Records for the task START

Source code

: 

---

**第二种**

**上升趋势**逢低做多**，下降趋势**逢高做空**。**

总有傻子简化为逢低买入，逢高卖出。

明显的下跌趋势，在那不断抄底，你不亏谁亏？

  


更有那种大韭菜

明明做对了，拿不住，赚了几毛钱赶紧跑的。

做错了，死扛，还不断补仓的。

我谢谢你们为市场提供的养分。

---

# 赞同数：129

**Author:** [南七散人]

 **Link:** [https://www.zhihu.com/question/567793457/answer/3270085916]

Records for the task END

• [About this exercise]
Can you format every line of the material above as a JSON list of strings, one string per line, skipping the blank lines?

• [Solution below]
[
  "Source code",
  ": ",
  "---",
  "**第二种**",
  "**上升趋势**逢低做多**，下降趋势**逢高做空**。**",
  "总有傻子简化为逢低买入，逢高卖出。",
  "明显的下跌趋势，在那不断抄底，你不亏谁亏？",
  "更有那种大韭菜",
  "明明做对了，拿不住，赚了几毛钱赶紧跑的。",
  "做错了，死扛，还不断补仓的。",
  "我谢谢你们为市场提供的养分。",
  "---",
  "# 赞同数：129",
  "**Author:** [南七散人]",
  " **Link:** [https://www.zhihu.com/question/567793457/answer/3270085916]"
]